* _PROBLEMS TO SOLVE_:
(A) In the Blackhawks defense article below, who was the key return in the Niklas Hjalmarsson trade?
(B) From the Blackhawks defense article below, extract the passage from "How much of" to "to be better." word for word.
(C) Summarize the Blackhawks defense article below in two sentences.

* _DOCUMENT SEGMENT_:

One of the most tossed around phrases in all of sports is “defense wins championships.” It seems pretty simple, right? If your team can prevent your opponent from scoring more points, then you should be a pretty successful team. This season, out of all the issues the Blackhawks will encounter, defense will be their number one concern.

To say the defense is thin is a little bit of an understatement. Yes, they do have Duncan Keith and Brent Seabrook coming back but outside of those two guys, the Blackhawks don’t have much depth. The loss of Niklas Hjalmarsson and Marian Hossa is huge. Outside of Keith and Seabrook, Hjalmarsson was the Blackhawks best defenseman. The direction General Manager Stan Bowman went in the return of the Hjalmarsson trade shows that the Hawks are trying to do one thing on defense— to get younger.

Connor Murphy was the key return in the Niklas Hjalmarsson trade. Not only is he under team control, but he is also 24-years-old. With the other defensive prospects the Hawks have, Bowman is hinting that getting younger on the back end is a priority, not only because of the talent aspect, but because of the salary aspect, as well. The majority of the Hawks’ money is going to Toews, Kane, Keith, Seabrook, Hossa, and Saad. This allows Bowman to keep those players, while developing these younger defensemen. Most importantly, they are still on low salary contracts.

How much of a concern should the Hawks’ defense be? Personally, on a scale of 1 to 10, I’d say an eight, mainly because so many questions remain unanswered. Questions such as who is going to fill the Hjalmarsson void? How much ice time can Duncan Keith handle this season? Will Joel Queneville be able to trust those younger defensemen coming out of camp? Can Seabrook bounce back from last season? Can Michal Roszival return healthy and play decently? Do we see any improvement in Michael Kempny?

Don’t get me wrong, the Hawks have a lot of young defensemen who can really take advantage of an opportunity, but if last year’s post season was any indication, it’s that the Hawks are going to have to be better.

My prediction: the Blackhawks WILL make the playoffs, BUT not win the Central Division or the Stanley Cup this season.

* _DATA TO EXAMINE_:
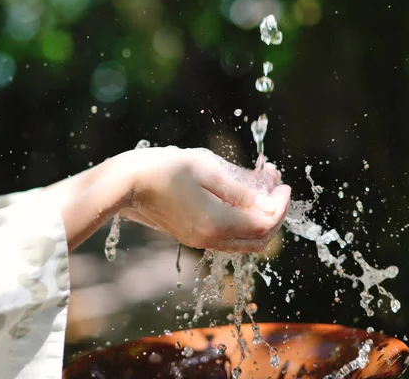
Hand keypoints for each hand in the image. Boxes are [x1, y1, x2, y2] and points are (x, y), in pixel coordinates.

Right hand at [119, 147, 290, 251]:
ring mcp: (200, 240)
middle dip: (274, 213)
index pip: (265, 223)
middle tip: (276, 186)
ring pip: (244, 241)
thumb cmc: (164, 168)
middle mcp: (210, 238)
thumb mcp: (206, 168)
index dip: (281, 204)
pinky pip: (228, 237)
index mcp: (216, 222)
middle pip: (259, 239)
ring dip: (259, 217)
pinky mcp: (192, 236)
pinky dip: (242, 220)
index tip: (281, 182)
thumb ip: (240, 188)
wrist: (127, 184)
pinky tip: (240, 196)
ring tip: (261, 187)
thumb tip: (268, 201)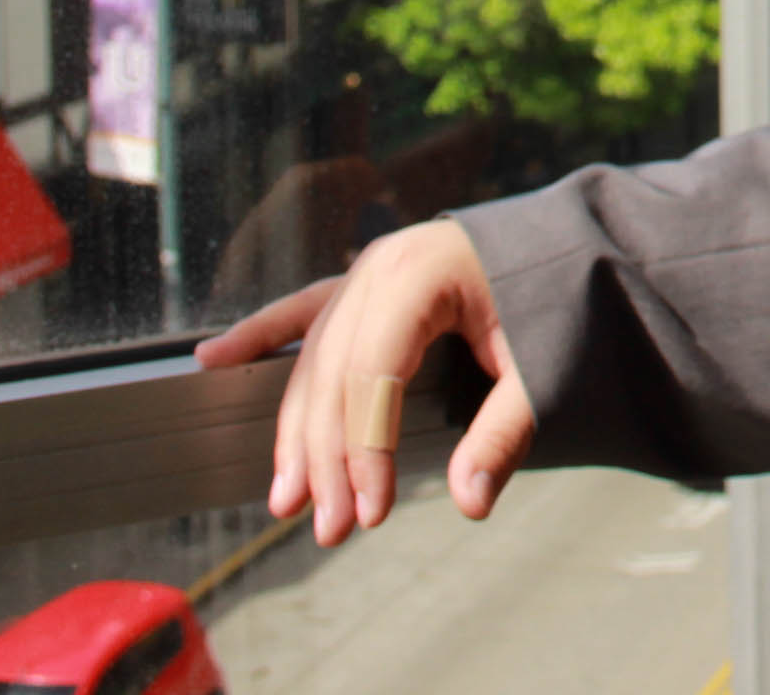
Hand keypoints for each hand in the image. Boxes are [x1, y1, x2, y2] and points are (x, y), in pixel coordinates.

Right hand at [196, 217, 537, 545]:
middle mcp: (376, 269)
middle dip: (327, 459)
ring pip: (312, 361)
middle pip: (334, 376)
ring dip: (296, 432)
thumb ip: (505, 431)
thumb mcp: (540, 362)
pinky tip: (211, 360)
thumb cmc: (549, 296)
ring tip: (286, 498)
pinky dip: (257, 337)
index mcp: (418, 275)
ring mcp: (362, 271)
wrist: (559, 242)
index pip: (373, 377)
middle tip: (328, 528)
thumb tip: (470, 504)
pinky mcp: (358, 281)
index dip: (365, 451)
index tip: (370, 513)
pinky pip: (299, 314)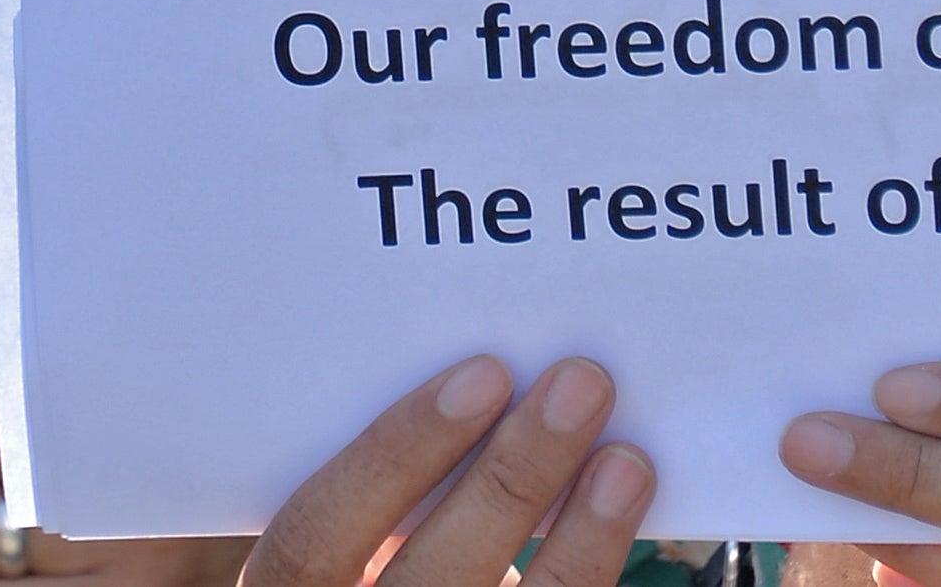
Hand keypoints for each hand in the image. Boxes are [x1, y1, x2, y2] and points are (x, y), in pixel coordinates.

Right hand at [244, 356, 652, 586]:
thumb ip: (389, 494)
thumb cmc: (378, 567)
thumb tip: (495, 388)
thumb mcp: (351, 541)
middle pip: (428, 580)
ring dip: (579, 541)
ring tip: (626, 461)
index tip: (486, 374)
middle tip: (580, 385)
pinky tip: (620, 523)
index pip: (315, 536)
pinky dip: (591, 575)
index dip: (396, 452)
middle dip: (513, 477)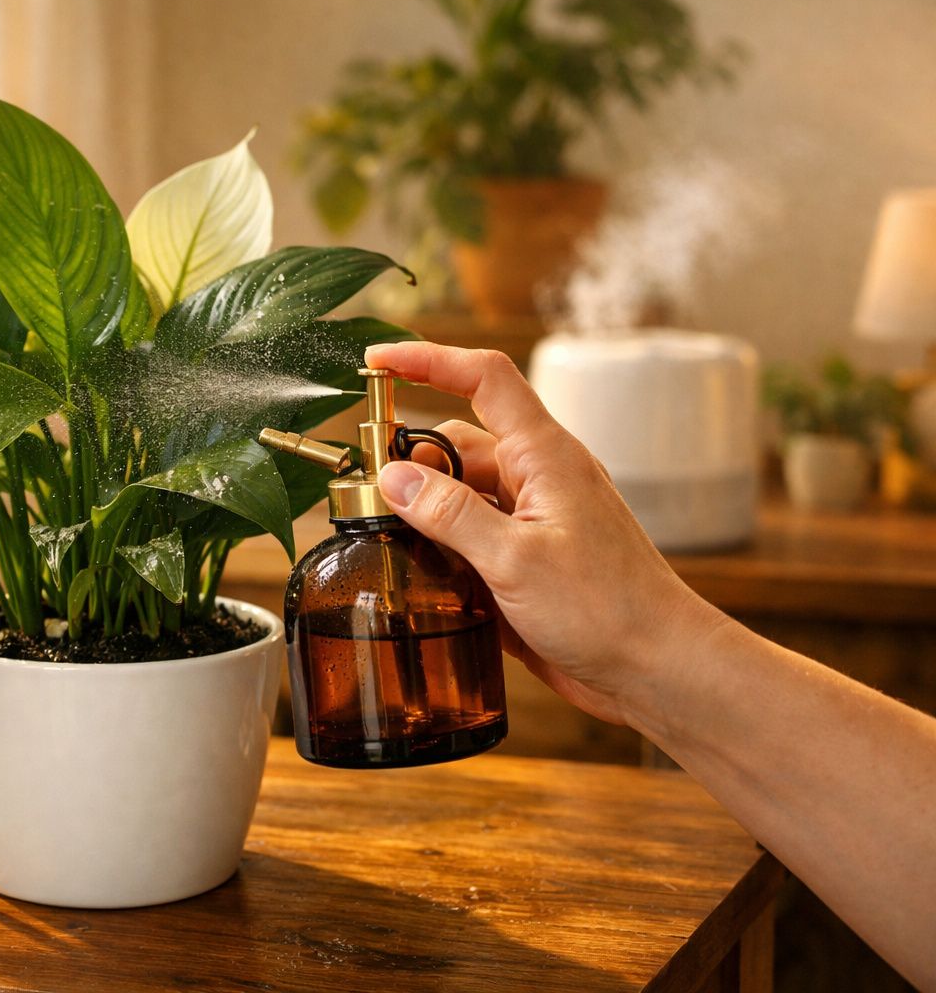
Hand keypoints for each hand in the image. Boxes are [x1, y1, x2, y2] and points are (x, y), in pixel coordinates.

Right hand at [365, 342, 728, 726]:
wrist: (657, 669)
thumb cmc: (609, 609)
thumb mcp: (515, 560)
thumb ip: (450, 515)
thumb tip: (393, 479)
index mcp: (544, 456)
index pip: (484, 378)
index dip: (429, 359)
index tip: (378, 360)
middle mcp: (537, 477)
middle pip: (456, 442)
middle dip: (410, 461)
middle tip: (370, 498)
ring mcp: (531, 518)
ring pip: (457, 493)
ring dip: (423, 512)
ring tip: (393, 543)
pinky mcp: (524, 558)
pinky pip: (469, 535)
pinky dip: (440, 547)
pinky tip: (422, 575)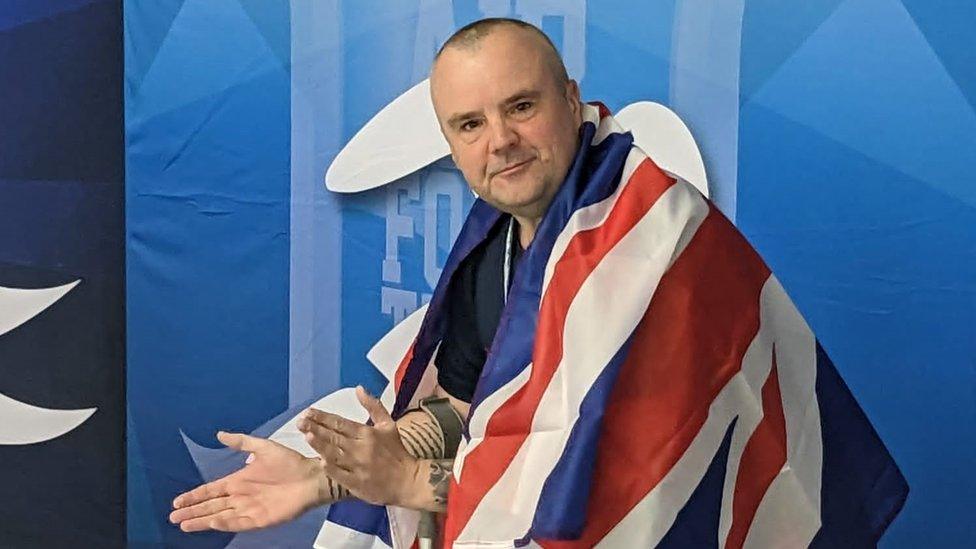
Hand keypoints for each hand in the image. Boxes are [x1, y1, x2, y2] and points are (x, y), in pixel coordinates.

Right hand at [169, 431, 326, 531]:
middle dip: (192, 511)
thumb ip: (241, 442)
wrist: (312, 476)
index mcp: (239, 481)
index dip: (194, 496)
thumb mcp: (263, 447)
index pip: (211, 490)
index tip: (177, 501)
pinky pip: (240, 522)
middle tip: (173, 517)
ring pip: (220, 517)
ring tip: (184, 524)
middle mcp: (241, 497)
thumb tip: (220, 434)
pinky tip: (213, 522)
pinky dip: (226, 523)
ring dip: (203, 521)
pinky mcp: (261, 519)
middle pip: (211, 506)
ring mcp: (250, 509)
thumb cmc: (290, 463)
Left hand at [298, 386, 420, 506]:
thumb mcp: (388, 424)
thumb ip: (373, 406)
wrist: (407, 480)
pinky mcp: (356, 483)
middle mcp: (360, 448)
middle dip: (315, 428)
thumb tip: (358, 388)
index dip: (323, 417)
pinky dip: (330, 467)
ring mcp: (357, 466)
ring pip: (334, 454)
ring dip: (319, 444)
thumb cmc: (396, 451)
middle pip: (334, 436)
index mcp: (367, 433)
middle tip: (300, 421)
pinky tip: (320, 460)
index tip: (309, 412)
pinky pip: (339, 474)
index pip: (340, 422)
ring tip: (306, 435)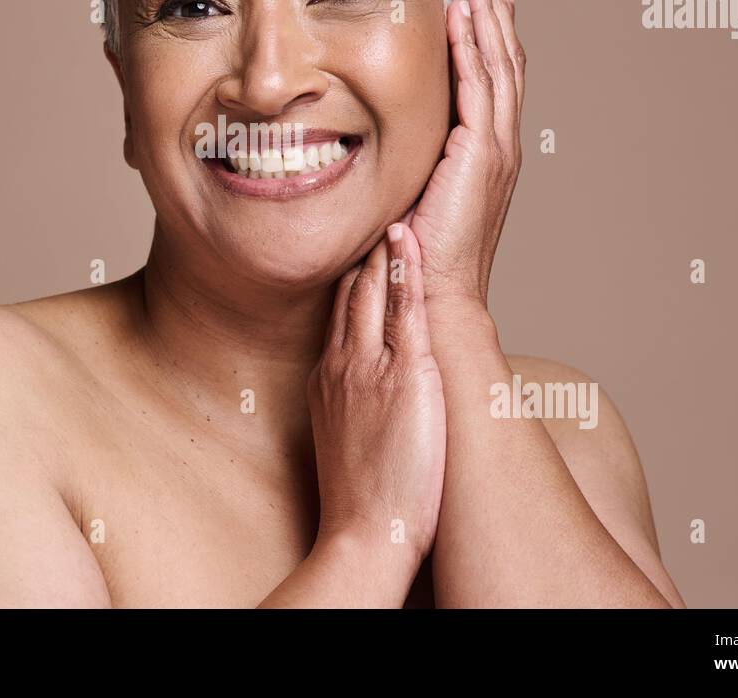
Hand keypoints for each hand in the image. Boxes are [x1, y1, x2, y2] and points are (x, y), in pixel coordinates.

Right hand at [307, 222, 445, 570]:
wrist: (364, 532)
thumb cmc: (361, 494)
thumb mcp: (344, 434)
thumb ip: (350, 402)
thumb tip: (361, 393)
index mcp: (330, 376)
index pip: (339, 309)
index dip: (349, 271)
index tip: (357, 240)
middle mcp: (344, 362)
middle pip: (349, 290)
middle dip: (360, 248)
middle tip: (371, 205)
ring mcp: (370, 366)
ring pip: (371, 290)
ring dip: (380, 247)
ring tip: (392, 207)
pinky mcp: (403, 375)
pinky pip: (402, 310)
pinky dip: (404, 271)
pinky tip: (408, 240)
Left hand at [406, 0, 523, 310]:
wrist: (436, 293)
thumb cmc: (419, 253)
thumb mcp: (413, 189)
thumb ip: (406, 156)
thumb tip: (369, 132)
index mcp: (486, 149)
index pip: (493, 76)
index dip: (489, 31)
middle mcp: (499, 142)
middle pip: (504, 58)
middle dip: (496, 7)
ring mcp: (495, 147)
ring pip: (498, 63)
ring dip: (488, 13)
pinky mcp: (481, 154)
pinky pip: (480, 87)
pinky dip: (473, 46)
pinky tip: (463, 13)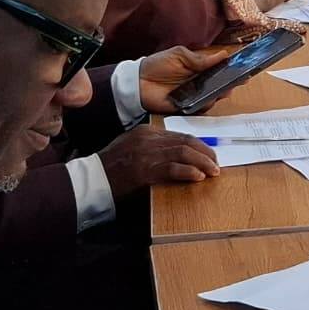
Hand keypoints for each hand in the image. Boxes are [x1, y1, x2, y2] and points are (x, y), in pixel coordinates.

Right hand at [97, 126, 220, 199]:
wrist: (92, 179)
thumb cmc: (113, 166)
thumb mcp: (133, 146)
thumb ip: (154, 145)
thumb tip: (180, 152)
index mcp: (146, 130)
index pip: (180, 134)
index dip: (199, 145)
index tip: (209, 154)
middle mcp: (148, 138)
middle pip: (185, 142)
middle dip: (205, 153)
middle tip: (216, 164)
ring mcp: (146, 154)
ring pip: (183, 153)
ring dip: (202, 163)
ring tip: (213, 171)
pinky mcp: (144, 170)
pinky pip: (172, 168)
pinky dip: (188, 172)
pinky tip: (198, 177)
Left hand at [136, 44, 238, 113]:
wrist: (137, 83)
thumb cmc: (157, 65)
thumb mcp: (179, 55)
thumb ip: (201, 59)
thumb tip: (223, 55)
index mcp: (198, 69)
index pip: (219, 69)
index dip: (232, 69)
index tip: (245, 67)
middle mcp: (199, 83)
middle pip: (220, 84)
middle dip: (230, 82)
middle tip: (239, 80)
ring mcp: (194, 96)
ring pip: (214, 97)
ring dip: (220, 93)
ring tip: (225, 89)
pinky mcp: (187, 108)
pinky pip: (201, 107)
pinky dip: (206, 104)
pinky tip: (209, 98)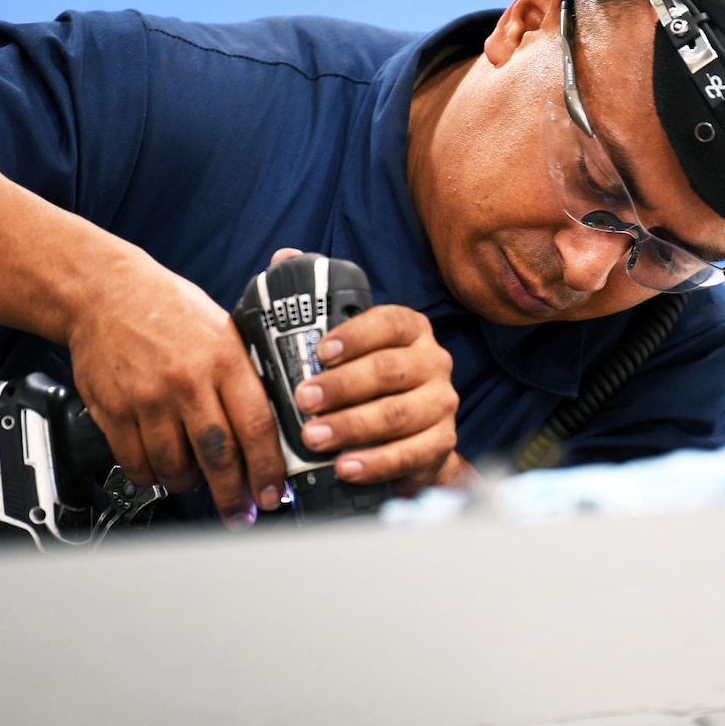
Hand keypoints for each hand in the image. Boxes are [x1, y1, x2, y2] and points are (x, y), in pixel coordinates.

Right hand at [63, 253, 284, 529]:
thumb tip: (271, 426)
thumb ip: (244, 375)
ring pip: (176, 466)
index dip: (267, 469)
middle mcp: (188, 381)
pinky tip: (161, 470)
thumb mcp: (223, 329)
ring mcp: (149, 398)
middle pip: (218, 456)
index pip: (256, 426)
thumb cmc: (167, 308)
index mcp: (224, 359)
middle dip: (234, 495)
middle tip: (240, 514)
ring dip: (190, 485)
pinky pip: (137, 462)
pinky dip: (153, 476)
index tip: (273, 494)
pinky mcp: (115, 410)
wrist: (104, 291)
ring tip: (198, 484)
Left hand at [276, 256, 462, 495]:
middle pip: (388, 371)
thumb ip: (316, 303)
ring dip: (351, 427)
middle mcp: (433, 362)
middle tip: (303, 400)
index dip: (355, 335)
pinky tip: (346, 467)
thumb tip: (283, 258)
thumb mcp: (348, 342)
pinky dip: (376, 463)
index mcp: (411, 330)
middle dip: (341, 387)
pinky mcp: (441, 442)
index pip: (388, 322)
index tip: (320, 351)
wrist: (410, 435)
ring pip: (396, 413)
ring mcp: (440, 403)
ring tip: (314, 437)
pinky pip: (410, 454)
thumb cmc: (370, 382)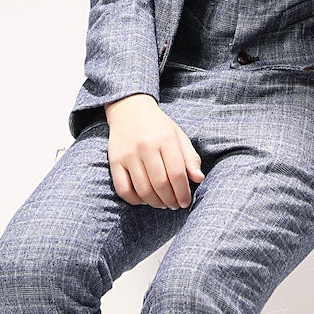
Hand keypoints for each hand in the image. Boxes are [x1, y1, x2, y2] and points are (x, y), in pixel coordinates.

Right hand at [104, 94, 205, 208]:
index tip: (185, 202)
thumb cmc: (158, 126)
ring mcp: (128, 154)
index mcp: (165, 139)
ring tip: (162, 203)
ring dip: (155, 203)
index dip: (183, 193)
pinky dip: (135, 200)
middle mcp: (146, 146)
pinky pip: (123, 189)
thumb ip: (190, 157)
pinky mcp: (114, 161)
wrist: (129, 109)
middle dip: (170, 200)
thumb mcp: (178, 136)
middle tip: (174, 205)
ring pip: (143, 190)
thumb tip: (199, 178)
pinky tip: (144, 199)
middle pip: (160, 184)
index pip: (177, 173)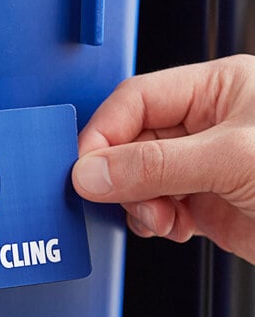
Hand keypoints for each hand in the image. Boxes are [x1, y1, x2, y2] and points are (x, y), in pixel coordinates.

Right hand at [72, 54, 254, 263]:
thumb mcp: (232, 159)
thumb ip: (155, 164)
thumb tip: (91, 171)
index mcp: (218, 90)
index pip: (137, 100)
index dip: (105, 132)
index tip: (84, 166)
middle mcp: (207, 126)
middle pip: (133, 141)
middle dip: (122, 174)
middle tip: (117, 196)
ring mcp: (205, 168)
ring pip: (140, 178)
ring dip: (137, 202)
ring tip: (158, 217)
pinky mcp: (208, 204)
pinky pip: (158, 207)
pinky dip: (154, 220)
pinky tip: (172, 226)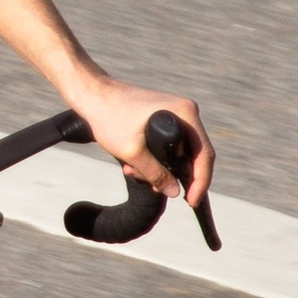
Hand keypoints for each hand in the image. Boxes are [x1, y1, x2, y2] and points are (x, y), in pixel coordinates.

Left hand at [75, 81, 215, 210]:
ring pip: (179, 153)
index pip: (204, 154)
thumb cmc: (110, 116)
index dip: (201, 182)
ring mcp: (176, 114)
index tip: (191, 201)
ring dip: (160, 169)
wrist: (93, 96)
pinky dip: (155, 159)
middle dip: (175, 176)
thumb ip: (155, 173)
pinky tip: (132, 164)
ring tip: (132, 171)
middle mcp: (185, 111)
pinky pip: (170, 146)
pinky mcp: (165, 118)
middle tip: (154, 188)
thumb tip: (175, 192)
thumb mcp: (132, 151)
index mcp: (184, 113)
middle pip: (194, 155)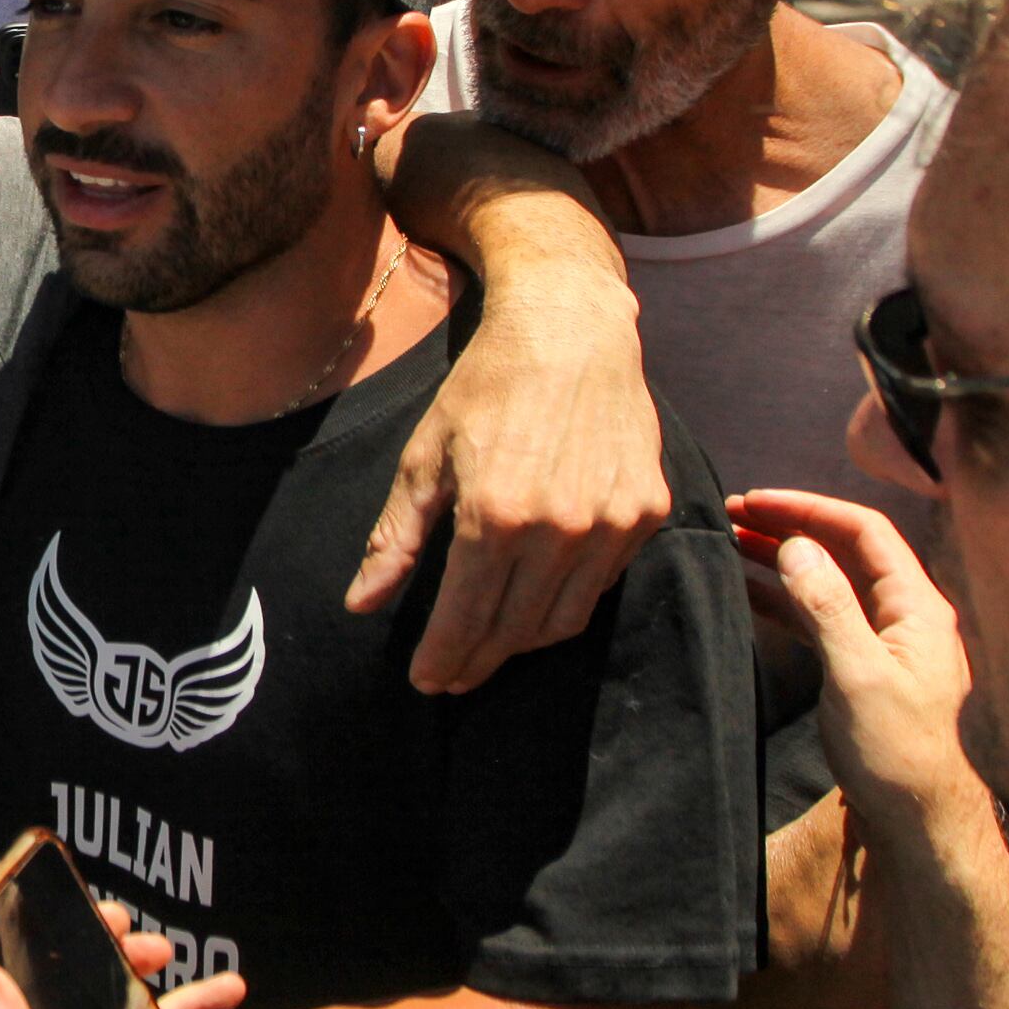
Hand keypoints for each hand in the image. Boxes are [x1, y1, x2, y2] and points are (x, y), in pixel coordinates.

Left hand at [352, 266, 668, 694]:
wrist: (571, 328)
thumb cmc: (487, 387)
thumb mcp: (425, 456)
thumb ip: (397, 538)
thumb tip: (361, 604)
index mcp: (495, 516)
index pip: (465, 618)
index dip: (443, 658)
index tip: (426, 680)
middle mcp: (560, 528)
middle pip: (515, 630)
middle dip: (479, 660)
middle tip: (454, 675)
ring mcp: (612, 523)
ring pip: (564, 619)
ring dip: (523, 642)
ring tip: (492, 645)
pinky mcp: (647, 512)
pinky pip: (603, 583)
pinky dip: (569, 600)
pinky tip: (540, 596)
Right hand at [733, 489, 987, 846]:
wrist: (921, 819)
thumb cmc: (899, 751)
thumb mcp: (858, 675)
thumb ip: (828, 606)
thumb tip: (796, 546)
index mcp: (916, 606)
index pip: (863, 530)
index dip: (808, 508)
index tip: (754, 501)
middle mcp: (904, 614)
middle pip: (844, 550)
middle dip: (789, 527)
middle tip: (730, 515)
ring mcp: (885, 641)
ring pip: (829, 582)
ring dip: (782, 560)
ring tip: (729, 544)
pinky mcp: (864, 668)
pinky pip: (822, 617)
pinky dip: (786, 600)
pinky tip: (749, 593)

* _PROBLEM SOLUTIONS_:
(A) Connor Murphy

(B)
How much of a concern should the Hawks’ defense be? Personally, on a scale of 1 to 10, I’d say an eight, mainly because so many questions remain unanswered. Questions such as who is going to fill the Hjalmarsson void? How much ice time can Duncan Keith handle this season? Will Joel Queneville be able to trust those younger defensemen coming out of camp? Can Seabrook bounce back from last season? Can Michal Roszival return healthy and play decently? Do we see any improvement in Michael Kempny?

Don’t get me wrong, the Hawks have a lot of young defensemen who can really take advantage of an opportunity, but if last year’s post season was any indication, it’s that the Hawks are going to have to be better.

(C) The Blackhawks' thin defense, weakened by the loss of Niklas Hjalmarsson and Marian Hossa, is their number one concern this season, and General Manager Stan Bowman is trying to get younger on the back end for both talent and salary reasons. The writer rates the concern an eight out of ten because so many questions remain unanswered, and predicts the Blackhawks will make the playoffs but not win the Central Division or the Stanley Cup.